MPA executive director Chris Leese MPA executive director Chris Leese

Mineral Products Association calls for no more tax on industry and pro-growth measures

UK producers of essential construction materials and industrial minerals have urged Chancellor Rachel Reeves to take decisive action in her Budget in November, with no more taxes and a number of pro-growth measures.

In its Autumn Budget 2025 submission, and follow-up letter to the Chancellor, the Mineral Products Association (MPA) explains the bleak economic conditions facing the industry. That includes data showing UK concrete sales hit a 62-year low in 2025, while domestic cement production last year was the lowest since 1950.

 

Aggregates, asphalt, and other mineral products have also slipped backwards, a bellwether for weakness in the economy as a whole. The MPA’s latest forecast does not foresee a recovery until 2027, and the trade body argues this should spur the Chancellor into action to restore confidence and encourage growth.

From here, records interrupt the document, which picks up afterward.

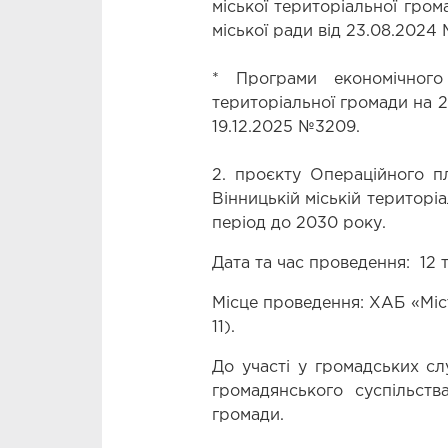
міської територіальної гро
міської ради від 23.08.2024 
* Програми економічного 
територіальної громади на 2
19.12.2025 №3209.
2. проєкту Операційного пл
Вінницькій міській територіа
період до 2030 року.
Дата та час проведення:  12 
Місце проведення: ХАБ «Місто
11).
До участі у громадських сл
громадянського суспільства
громади.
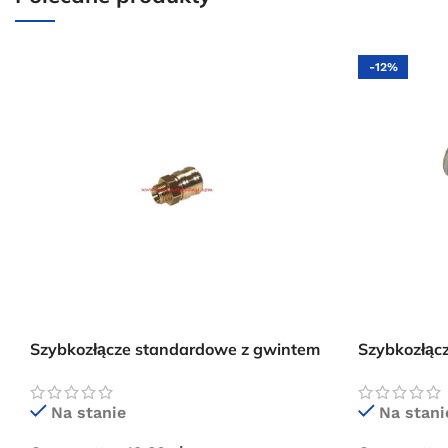
-12%
Szybkozłącze standardowe z gwintem
Szybkozłąc
zewnętrznym 1/8″
zewnętrzny
Na stanie
Na stani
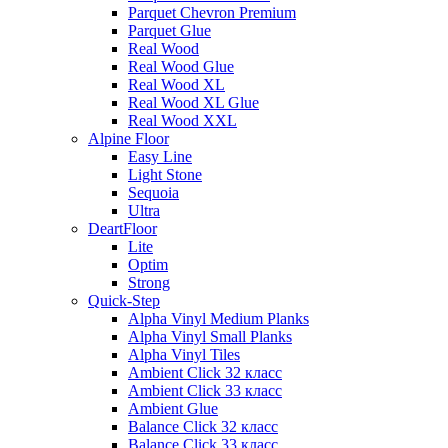
Parquet Chevron Premium
Parquet Glue
Real Wood
Real Wood Glue
Real Wood XL
Real Wood XL Glue
Real Wood XXL
Alpine Floor
Easy Line
Light Stone
Sequoia
Ultra
DeartFloor
Lite
Optim
Strong
Quick-Step
Alpha Vinyl Medium Planks
Alpha Vinyl Small Planks
Alpha Vinyl Tiles
Ambient Click 32 класс
Ambient Click 33 класс
Ambient Glue
Balance Click 32 класс
Balance Click 33 класс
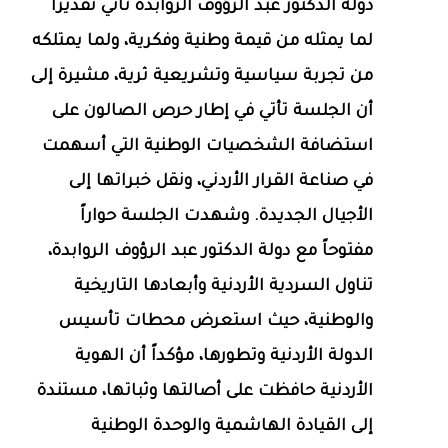
دولة الدكتور عبد الرؤوف الروابدة تأتي تقديراً
لما يمثله من قيمة وطنية وفكرية، ولما يمتلكه
من تجربة سياسية وتشريعية ثرية، مشيرة إلى
أن الجلسة تأتي في إطار حرص الصالون على
استضافة الشخصيات الوطنية التي أسهمت
في صناعة القرار الأردني، ونقل خبراتها إلى
الأجيال الجديدة. وشهدت الجلسة حواراً
مفتوحاً مع دولة الدكتور عبد الرؤوف الروابدة،
تناول السردية الأردنية وأبعادها التاريخية
والوطنية، حيث استعرض محطات تأسيس
الدولة الأردنية وتطورها، مؤكداً أن الهوية
الأردنية حافظت على أصالتها وثباتها، مستندة
إلى القيادة الهاشمية والوحدة الوطنية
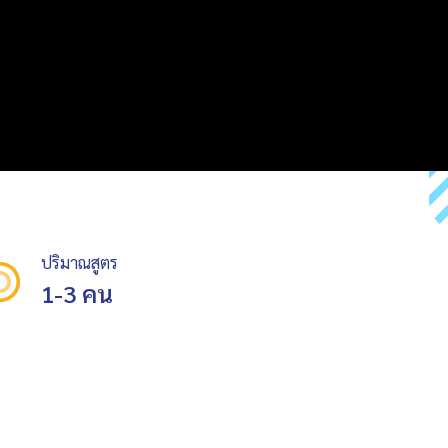
ปริมาณสูตร
1-3 คน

The MPA’s Budget submission sets out the cumulative and growing tax burden on one of the UK’s most important foundation industries, citing the Employers’ National Insurance contributions increase, the removal of red diesel for the sector, the return of indexation of the Aggregates Levy, and rising business rates.

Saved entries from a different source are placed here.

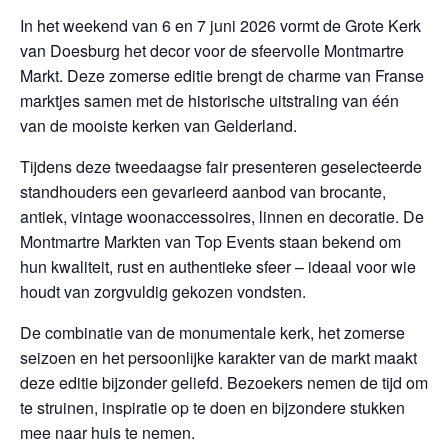
In het weekend van 6 en 7 juni 2026 vormt de Grote Kerk
van Doesburg het decor voor de sfeervolle Montmartre
Markt. Deze zomerse editie brengt de charme van Franse
marktjes samen met de historische uitstraling van één
van de mooiste kerken van Gelderland.
Tijdens deze tweedaagse fair presenteren geselecteerde
standhouders een gevarieerd aanbod van brocante,
antiek, vintage woonaccessoires, linnen en decoratie. De
Montmartre Markten van Top Events staan bekend om
hun kwaliteit, rust en authentieke sfeer – ideaal voor wie
houdt van zorgvuldig gekozen vondsten.
De combinatie van de monumentale kerk, het zomerse
seizoen en het persoonlijke karakter van de markt maakt
deze editie bijzonder geliefd. Bezoekers nemen de tijd om
te struinen, inspiratie op te doen en bijzondere stukken
mee naar huis te nemen.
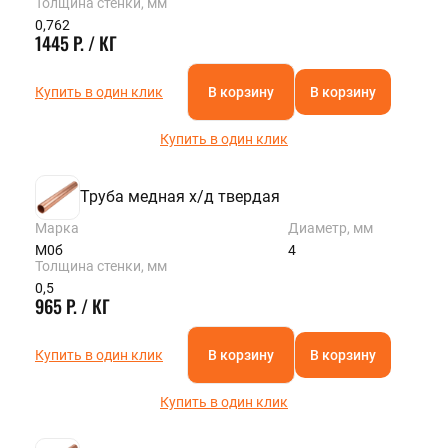
Толщина стенки, мм
0,762
1445 Р. / КГ
Купить в один клик
В корзину
В корзину
Купить в один клик
Труба медная х/д твердая
Марка
Диаметр, мм
М0б
4
Толщина стенки, мм
0,5
965 Р. / КГ
Купить в один клик
В корзину
В корзину
Купить в один клик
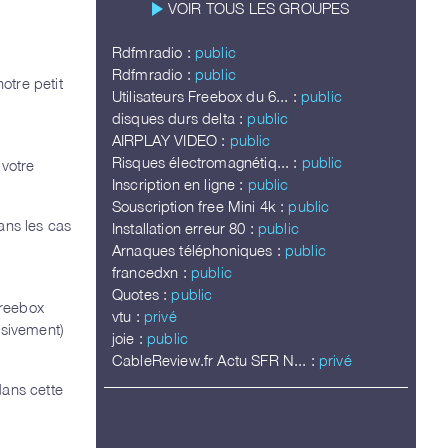
play_arrow
VOIR TOUS LES GROUPES
Rdfmradio :
public
Rdfmradio :
public
otre petit
Utilisateurs Freebox du 6... :
public
disques durs delta :
public
AIRPLAY VIDEO :
public
Risques électromagnétiq... :
public
 votre
Inscription en ligne :
public
Souscription free Mini 4k :
public
ans les cas
Installation erreur 80 :
public
Arnaques téléphoniques :
public
francedxn :
public
Quotes :
public
Freebox
vtu :
privé
ssivement)
joie :
public
CableReview.fr Actu SFR N... :
privé
dans cette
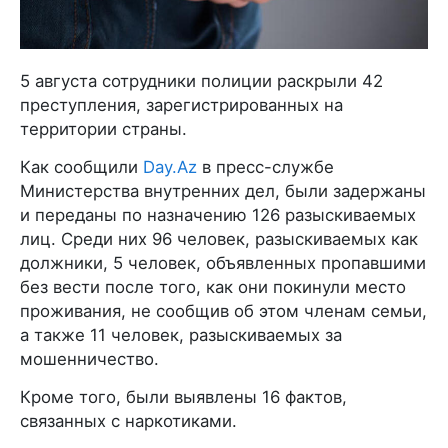
5 августа сотрудники полиции раскрыли 42
преступления, зарегистрированных на
территории страны.
Как сообщили
Day.Az
в пресс-службе
Министерства внутренних дел, были задержаны
и переданы по назначению 126 разыскиваемых
лиц. Среди них 96 человек, разыскиваемых как
должники, 5 человек, объявленных пропавшими
без вести после того, как они покинули место
проживания, не сообщив об этом членам семьи,
а также 11 человек, разыскиваемых за
мошенничество.
Кроме того, были выявлены 16 фактов,
связанных с наркотиками.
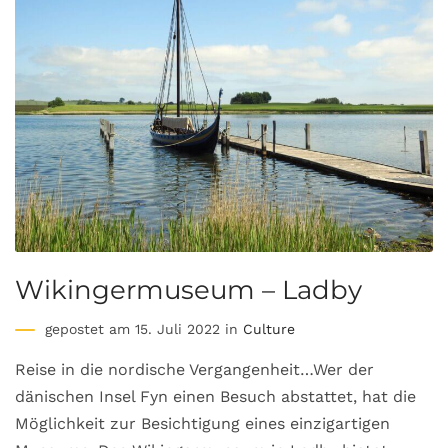
Wikingermuseum – Ladby
gepostet am 15. Juli 2022 in
Culture
Reise in die nordische Vergangenheit…Wer der
dänischen Insel Fyn einen Besuch abstattet, hat die
Möglichkeit zur Besichtigung eines einzigartigen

These tax increases have happened alongside significant regulatory burdens, including the introduction of Biodiversity Net Gain and Extended Producer Responsibility for packaging, as well as poor performance by regulators and planning departments causing delays.

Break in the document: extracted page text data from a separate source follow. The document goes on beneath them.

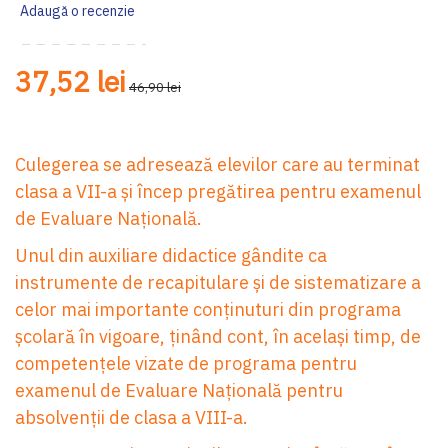
Adaugă o recenzie
37,52 lei
46,90 lei
Culegerea se adresează elevilor care au terminat
clasa a VII-a și încep pregătirea pentru examenul
de Evaluare Națională.
Unul din auxiliare didactice gândite ca
instrumente de recapitulare și de sistematizare a
celor mai importante conținuturi din programa
școlară în vigoare, ţinând cont, în același timp, de
competenţele vizate de programa pentru
examenul de Evaluare Națională pentru
absolvenţii de clasa a VIII-a.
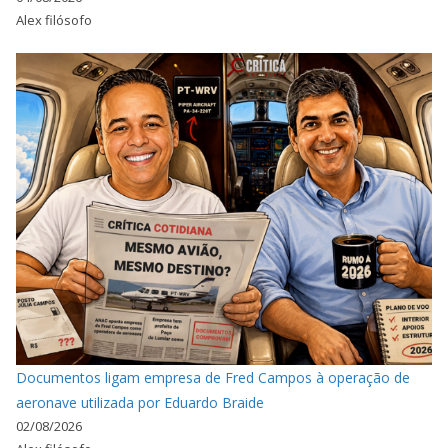
Alex filósofo
Documentos ligam empresa de Fred Campos à operação de
aeronave utilizada por Eduardo Braide
02/08/2026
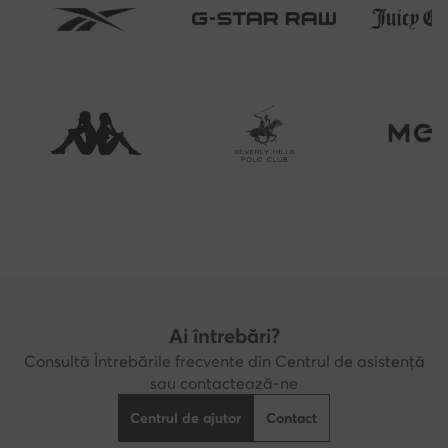
Ai întrebări?
Consultă Întrebările frecvente din Centrul de asistență
sau contactează-ne
Centrul de ajutor
Contact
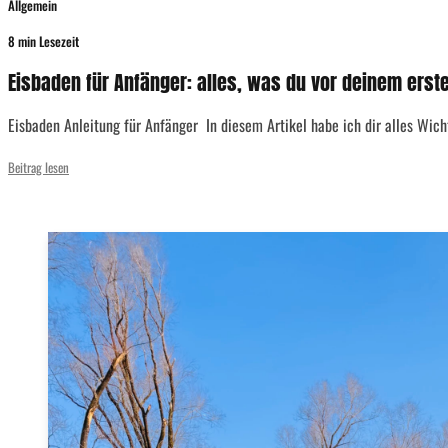
Allgemein
8 min Lesezeit
Eisbaden für Anfänger: alles, was du vor deinem ers
Eisbaden Anleitung für Anfänger In diesem Artikel habe ich dir alles Wic
Beitrag lesen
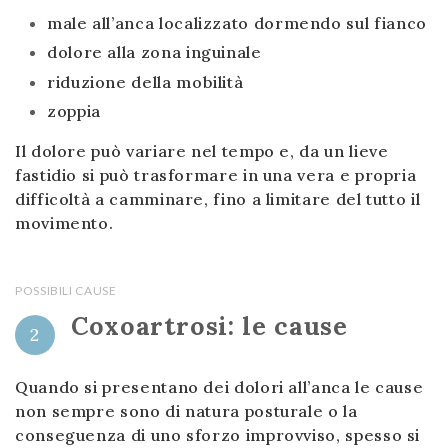
male all’anca localizzato dormendo sul fianco
dolore alla zona inguinale
riduzione della mobilità
zoppia
Il dolore può variare nel tempo e, da un lieve
fastidio si può trasformare in una vera e propria
difficoltà a camminare, fino a limitare del tutto il
movimento.
POSSIBILI CAUSE
Coxoartrosi: le cause
2
Quando si presentano dei dolori all’anca le cause
non sempre sono di natura posturale o la
conseguenza di uno sforzo improvviso, spesso si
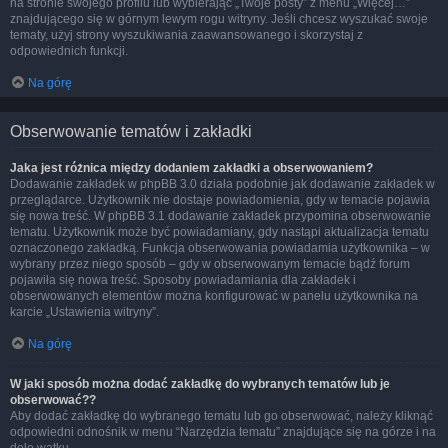
na stronie swojego profilu lub wybierając „Twoje posty” z menu „Więcej…”
znajdującego się w górnym lewym rogu witryny. Jeśli chcesz wyszukać swoje
tematy, użyj strony wyszukiwania zaawansowanego i skorzystaj z
odpowiednich funkcji.
Na górę
Obserwowanie tematów i zakładki
Jaka jest różnica między dodaniem zakładki a obserwowaniem?
Dodawanie zakładek w phpBB 3.0 działa podobnie jak dodawanie zakładek w
przeglądarce. Użytkownik nie dostaje powiadomienia, gdy w temacie pojawia
się nowa treść. W phpBB 3.1 dodawanie zakładek przypomina obserwowanie
tematu. Użytkownik może być powiadamiany, gdy nastąpi aktualizacja tematu
oznaczonego zakładką. Funkcja obserwowania powiadamia użytkownika – w
wybrany przez niego sposób – gdy w obserwowanym temacie bądź forum
pojawiła się nowa treść. Sposoby powiadamiania dla zakładek i
obserwowanych elementów można konfigurować w panelu użytkownika na
karcie „Ustawienia witryny”.
Na górę
W jaki sposób można dodać zakładkę do wybranych tematów lub je
obserwować??
Aby dodać zakładkę do wybranego tematu lub go obserwować, należy kliknąć
odpowiedni odnośnik w menu “Narzędzia tematu” znajdujące się na górze i na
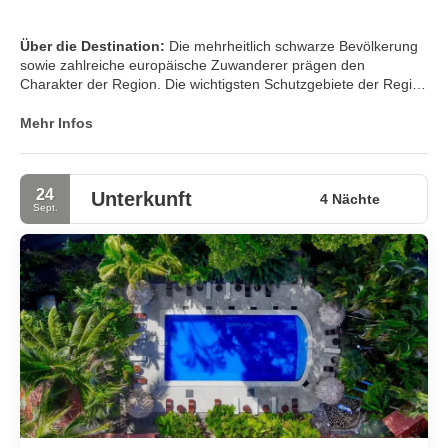
Über die Destination:
Die mehrheitlich schwarze Bevölkerung
sowie zahlreiche europäische Zuwanderer prägen den
Charakter der Region. Die wichtigsten Schutzgebiete der Region
sind der Cahuita Nationalpark und das südlicher gelegene
Gandoca Manzanillo Naturschutzgebiet. Sie bieten nicht nur
Mehr Infos
schöne Strände, sondern auch Regenwaldpfade, auf denen
viele Vogelarten beobachtet werden können. Auch Schnorchler
kommen trotz des Erdbebens 1991, welches die vorgelagerten
24
Unterkunft
Korallenriffe teilweise zerstört hat, auf ihre Kosten.
4 Nächte
Sept.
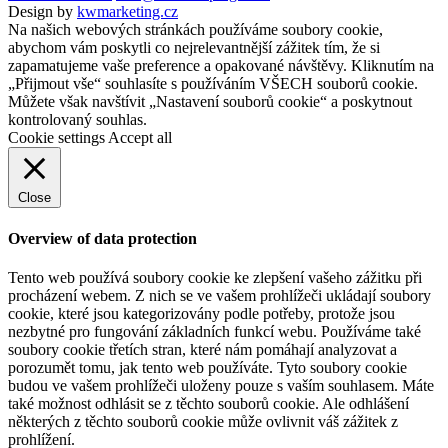
Design by
kwmarketing.cz
Na našich webových stránkách používáme soubory cookie,
abychom vám poskytli co nejrelevantnější zážitek tím, že si
zapamatujeme vaše preference a opakované návštěvy. Kliknutím na
„Přijmout vše“ souhlasíte s používáním VŠECH souborů cookie.
Můžete však navštívit „Nastavení souborů cookie“ a poskytnout
kontrolovaný souhlas.
Cookie settings
Accept all
Close
Overview of data protection
Tento web používá soubory cookie ke zlepšení vašeho zážitku při
procházení webem. Z nich se ve vašem prohlížeči ukládají soubory
cookie, které jsou kategorizovány podle potřeby, protože jsou
nezbytné pro fungování základních funkcí webu. Používáme také
soubory cookie třetích stran, které nám pomáhají analyzovat a
porozumět tomu, jak tento web používáte. Tyto soubory cookie
budou ve vašem prohlížeči uloženy pouze s vaším souhlasem. Máte
také možnost odhlásit se z těchto souborů cookie. Ale odhlášení
některých z těchto souborů cookie může ovlivnit váš zážitek z
prohlížení.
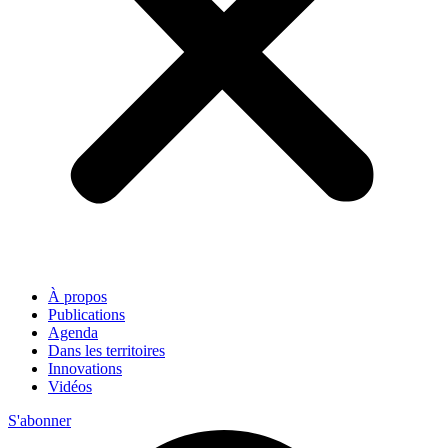
À propos
Publications
Agenda
Dans les territoires
Innovations
Vidéos
S'abonner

The tax priorities for MPA members are, therefore, geared towards restoring confidence, encouraging investment, and getting growth back on track sooner rather than later. Stopping and rethinking the proposed reforms to Landfill Tax are top of the list, along with halting proposed increases to business rates for sites with a rateable value of more than £500,000.

For energy-intensive cement, the key tax issues are getting the implementation of the Carbon Border Adjustment Mechanism right before its launch in 2027, and phasing out the Carbon Price Support and Green Gas Support Scheme, which together raise the cost of decarbonizing while making it harder to achieve.

The MPA has put forward two key ideas for growth:

  1. A super-deduction to encourage investment in new plant and machinery. The previous super-deduction that applied from 2021 to 2023 was a welcome boost to investment for MPA members, and it could have an impact on growth in the immediate term.

  2. Formalizing the pressure on regulators to support growth, not frustrate it. In January 2025, the Chancellor challenged regulators to change the approach to support growth but MPA members have seen no material improvements since then. The association is now calling for regulators to have to report on what they have done to support growth, encouraging the Chancellor to go further and push the regulators harder.

The MPA’s Budget submission concludes with a series of steps to support industry, with five key asks: steps to improve infrastructure delivery; funding for local roads maintenance; sustained support for carbon capture; action on energy costs; and using procurement to support British industry and jobs.

Chris Leese, executive director at the MPA, said: ‘The first rule of growth is not to shrink, but that’s the very real risk our industry is having to deal with right now. Our members are telling us that they are facing really tough times, and our data reflect this too. The Chancellor has said a lot of the right things on regulation and investment, but so far it hasn’t changed the reality on the ground for essential businesses in the real world. To have any chance of delivering on its ambitions, this Government needs to act decisively, at pace, and with significant impact.’

Aurelie Delannoy, economic affairs director at the MPA, added: ‘Hopes of a rebound in mineral products sales in 2025 have collapsed. Worse-than-expected data in the first half of the year, coupled with a sharp deterioration in industry confidence, have led to major downgrades to the outlook since our previous forecast in May. Aggregates and concrete markets face a fourth consecutive year of decline, with ready-mixed concrete sales projected to shrink by 6% in 2025, and any recovery currently forecast to start in 2027.’